Retype, please, the listing from its opening line through the line that contains "Chest CT (low-dose", both included, without the pictures.

□ □ □

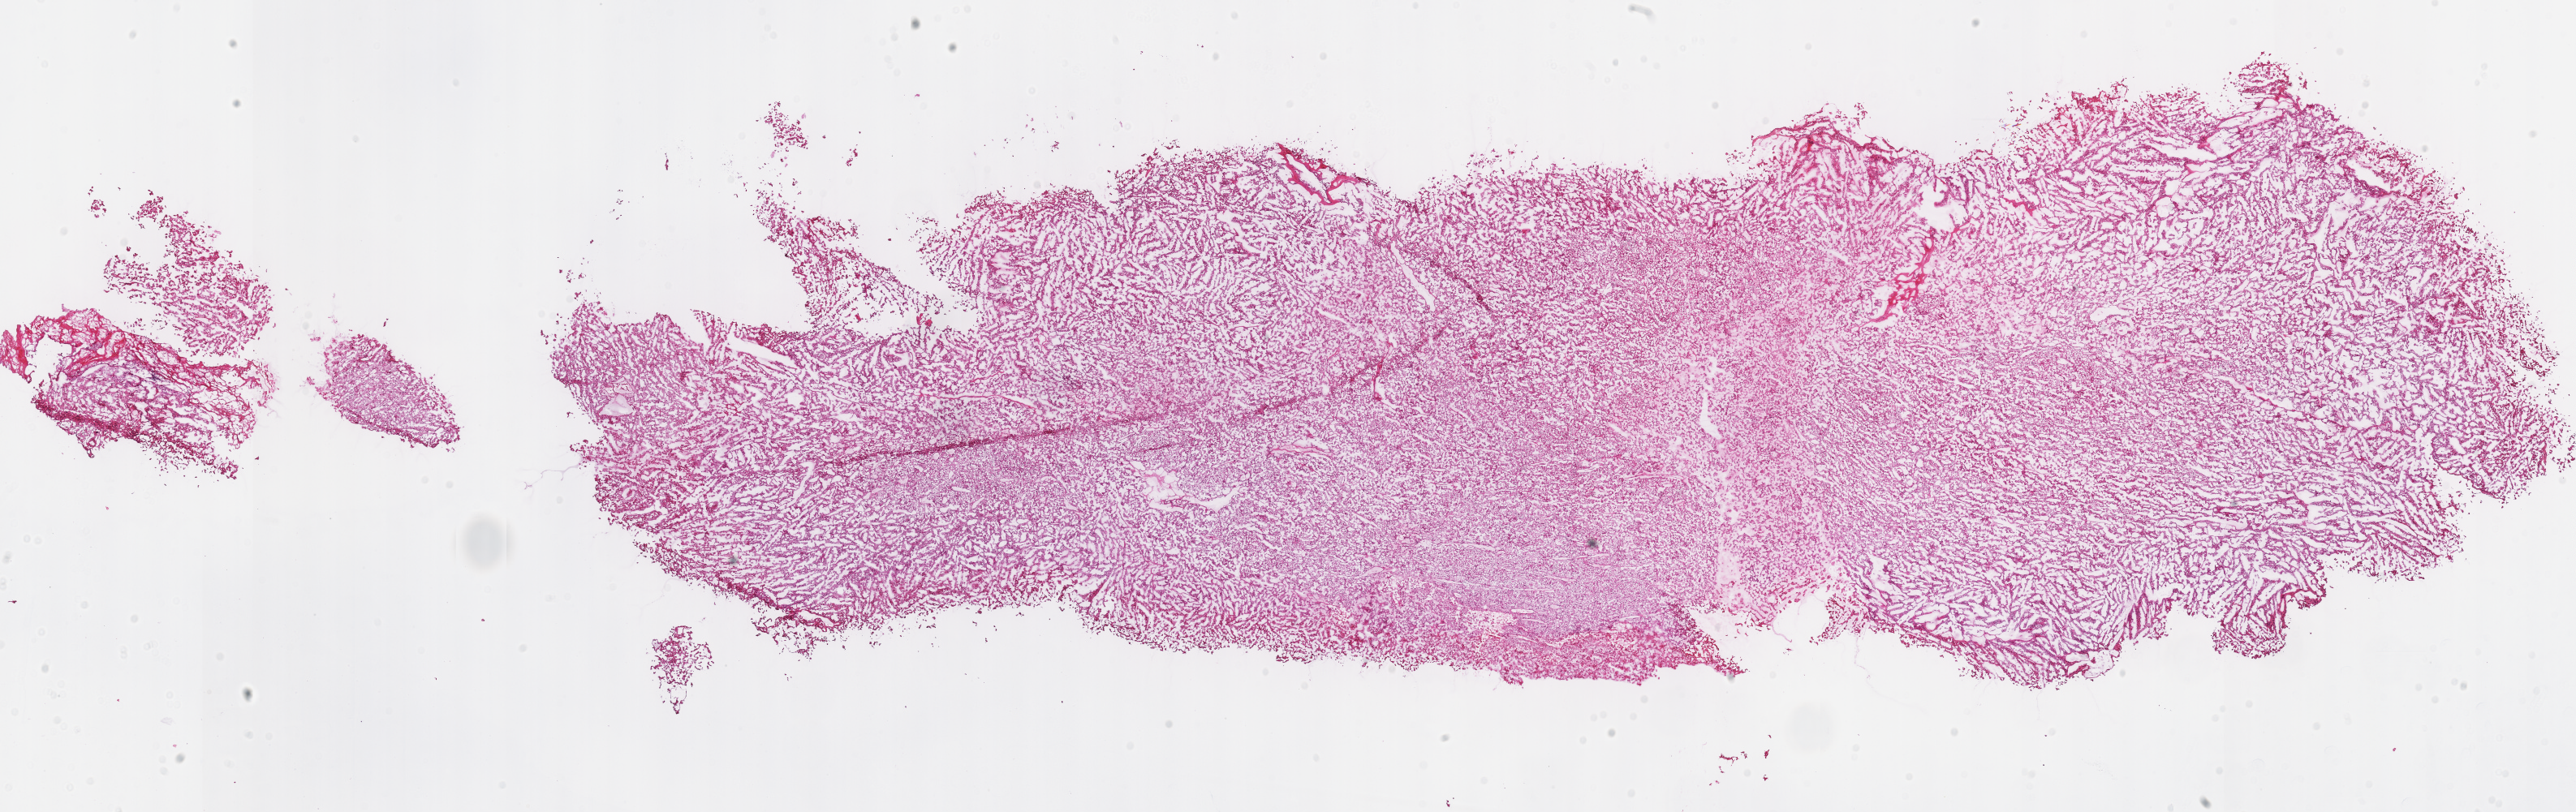
Digitized H&E tissue section (whole slide), shown as a low-resolution overview of the whole scanned area (about 25.0 x 7.9 mm, slide scanned at 40x); frozen section from the top of the tissue portion; sample: primary tumour, kidney. Patient: female, age at initial diagnosis 50 years. Composition of this section per pathologist review: tumour cells 90%, tumour nuclei 90%, normal cells 0%, stromal cells 10%, necrosis 0%.
AJCC pathologic stage: II (7th edition). Pathologic diagnosis: Renal cell carcinoma, chromophobe type.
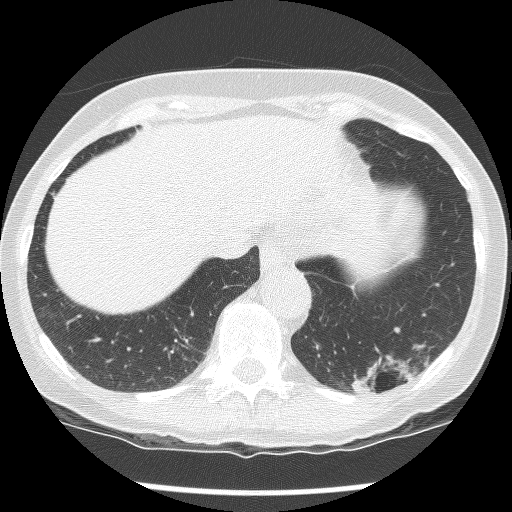
Chest CT (low-dose screening protocol), one axial image; second screening round (one year after baseline); lung window (W 1500 / L -600 HU); 2.5 mm slice thickness; 512 × 512 image matrix. Female participant, aged 61 years at enrolment. Current smoker at enrolment.
- Expert-annotated lung lesion, bounding box (x1, y1, x2, y2) in pixels: (327, 311, 439, 412).
- The screening reader recorded 2 non-calcified nodules or masses ≥4 mm on this exam (left lower lobe, left lower lobe); which of them this box marks is not recorded.
- Official screen result: positive, no significant change: stable abnormalities potentially related to lung cancer, unchanged since the prior screening exam.
- Lung cancer was diagnosed 585 days after this screen: non-small cell carcinoma, left lower lobe, poorly differentiated (G3), stage IB (AJCC 6th edition), 100 mm at pathology.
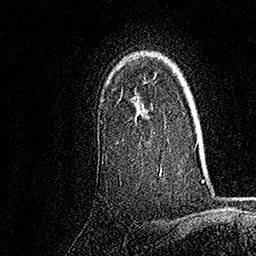
Breast MRI, one axial slice; slice 121 of 158 in the series (ordered by position); cropped to one breast; dynamic contrast-enhanced series, time point 2 of 7 at this slice position (early post-contrast); 1.5 T; TE 3.5 ms, TR 7.2 ms; 1 mm slice thickness; 256 × 256 image matrix, field of view 165 × 165 mm. Female patient.
Structures marked on this image (semi-automatic segmentation, software-assisted and operator-edited):
- enhancing-tissue mask used for the functional tumour volume (all voxels passing the contrast-enhancement thresholds inside the analysis volume; usually the tumour): box from (x=101, y=76) to (x=162, y=175) px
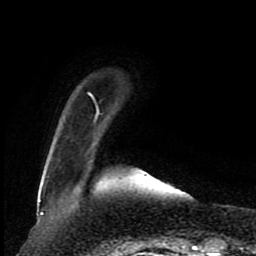
Breast MRI (dynamic contrast-enhanced), one axial slice; slice 17 of 80 in the series (ordered by position); cropped to one breast; dynamic contrast-enhanced series, time point 2 of 8 at this slice position (early post-contrast); 1.5 T; TE 4.2 ms, TR 7 ms; 2 mm slice thickness; 256 × 256 image matrix, field of view 165 × 165 mm. Female patient.
Outlined on this slice (semi-automatic segmentation, software-assisted and operator-edited):
- enhancing-tissue mask used for the functional tumour volume (all voxels passing the contrast-enhancement thresholds inside the analysis volume; usually the tumour): bounding box <39,92,100,201> (left, top, right, bottom; pixels)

□ □ □

» Result of the exercise
Digitized H&E tissue section (whole slide), shown as a low-resolution overview of the whole scanned area (about 25.0 x 7.9 mm, slide scanned at 40x); frozen section from the top of the tissue portion; sample: primary tumour, kidney. Patient: female, age at initial diagnosis 50 years. Composition of this section per pathologist review: tumour cells 90%, tumour nuclei 90%, normal cells 0%, stromal cells 10%, necrosis 0%.
AJCC pathologic stage: II (7th edition). Pathologic diagnosis: Renal cell carcinoma, chromophobe type.
Chest CT (low-dose screening protocol), one axial image; second screening round (one year after baseline); lung window (W 1500 / L -600 HU); 2.5 mm slice thickness; 512 × 512 image matrix. Female participant, aged 61 years at enrolment. Current smoker at enrolment.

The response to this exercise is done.